With the rain still falling we birded from the vehicles and found BLACK-HEADED WAGTAILS, CALANDRA LARKS, CRESTED LARKS and NORTHERN WHEATEAR whilst up to four QUAIL called from the barley fields.

On leaving the quarry we had good views of a ROLLER perched on a post before carrying on our journey towards Sofia. The traffic wasn't too bad as we traversed the ring road and were soon west of the city on the main road to Serbia.

Our last stop of the day was a marsh close to the town of Dragoman which produced GREAT WHITE EGRET, LITTLE BITTERN, PURPLE HERON, GREAT REED WARBLERS, MARSH HARRIERS, FERRUGINOUS DUCKS and GREAT CRESTED GREBES.

A walk was taken along the track and in an area of bushes a pair of MARSH WARBLERS were seen and heard and a SEDGE WARBLER was a new addition to the list.

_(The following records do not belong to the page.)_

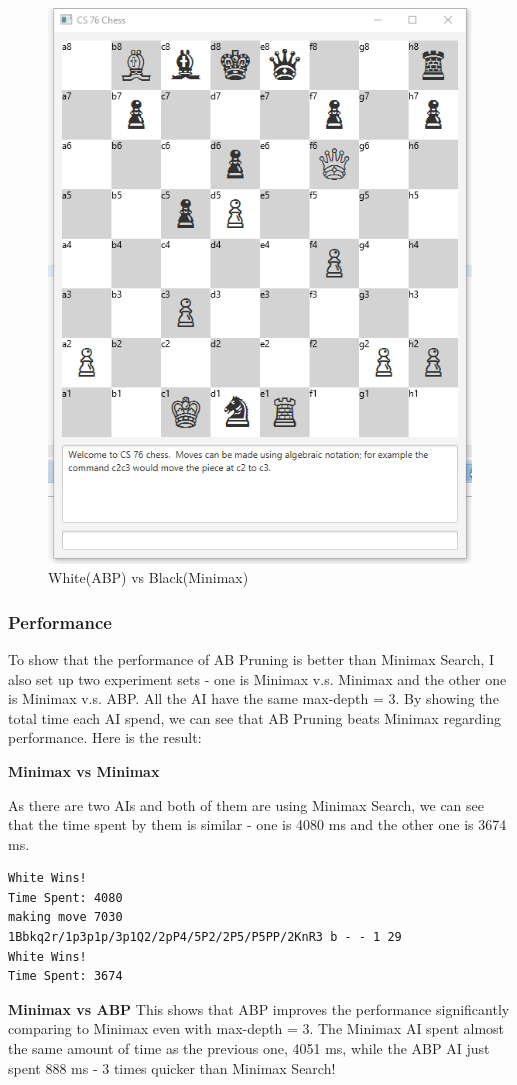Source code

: \documentclass{article}
\begin{document}
\begin{figure}[H]
\centering
\includegraphics[width=0.7\linewidth]{W_ABP_B_MINI}
\caption{White(ABP) vs Black(Minimax)}
\end{figure}

\subsubsection{Performance}
To show that the performance of AB Pruning is better than Minimax Search, I also set up two experiment sets - one is Minimax v.s. Minimax and the other one is Minimax v.s. ABP. All the AI have the same max-depth = 3. By showing the total time each AI spend, we can see that AB Pruning beats Minimax regarding performance. Here is the result:

\textbf{Minimax vs Minimax}

As there are two AIs and both of them are using Minimax Search, we can see that the time spent by them is similar - one is 4080 ms and the other one is 3674 ms.
\begin{lstlisting}
White Wins!
Time Spent: 4080
making move 7030
1Bbkq2r/1p3p1p/3p1Q2/2pP4/5P2/2P5/P5PP/2KnR3 b - - 1 29
White Wins!
Time Spent: 3674
\end{lstlisting}

\textbf{Minimax vs ABP}
This shows that ABP improves the performance significantly comparing to Minimax even with max-depth = 3. The Minimax AI spent almost the same amount of time as the previous one, 4051 ms, while the ABP AI just spent 888 ms - 3 times quicker than Minimax Search!
\end{document}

With the rain falling once again, we headed to our hotel for the night and after checking in, we did the bird list over a cold beer before having our evening meal.

Sunday 21st May 2016
Our last morning in Bulgaria started with a 7.00am breakfast and with much better weather, we loaded up and headed back towards Sofia.

The traffic was light as we drove around the ring-road and started climbing up on the cobbled streets that led to Vitosha Mountain. It was a chilly 7.5 degrees up at the ski station and our first birds were three NUTCRACKERS that flew over and landed in the tops of the pines. We had good scope views of these super birds before they flew off into the woods.

As we wandered along the trail we found a family party of GREY WAGTAILS feeding in a small stream and both MISTLE and SONG THRUSHES were seen on the open slopes as was a male BLACKBIRD that was chased off by a male RING OUZEL!

Moving further along, a WILLOW TIT called from the pines and landed briefly before flying to some willows where it gave good views. A TREE PIPIT displayed on the upper slopes and several more NUTCRACKERS flew over with several landing in trees giving good scope views.

The walk back to the vehicles produced more RING OUZELS, FIRECREST, GOLDCRESTS, GREY WAGTAILS, BLACK REDSTARTS and the common by now NUTCRACKER. We enjoyed a coffee to warm up before heading back to the carpark.

With some time in hand before driving to airport, we stopped off a little further down the mountain where we soon came across a few PALLID SWIFTS flying along with a couple of HOUSE MARTINS.

With some reluctance, it was time to go to the airport which was very smooth ride and after checking in, we had time to relax before catching our three hour flight home.

We landed on time at Luton and once off the plane it only took around 8 minutes to go through passport control which was a record time. We did however, have to wait for our luggage to appear!

We said our goodbyes after what had been a splendid tour, with so many wildlife highlights, lots of good laughs, great food and all with a super group of people!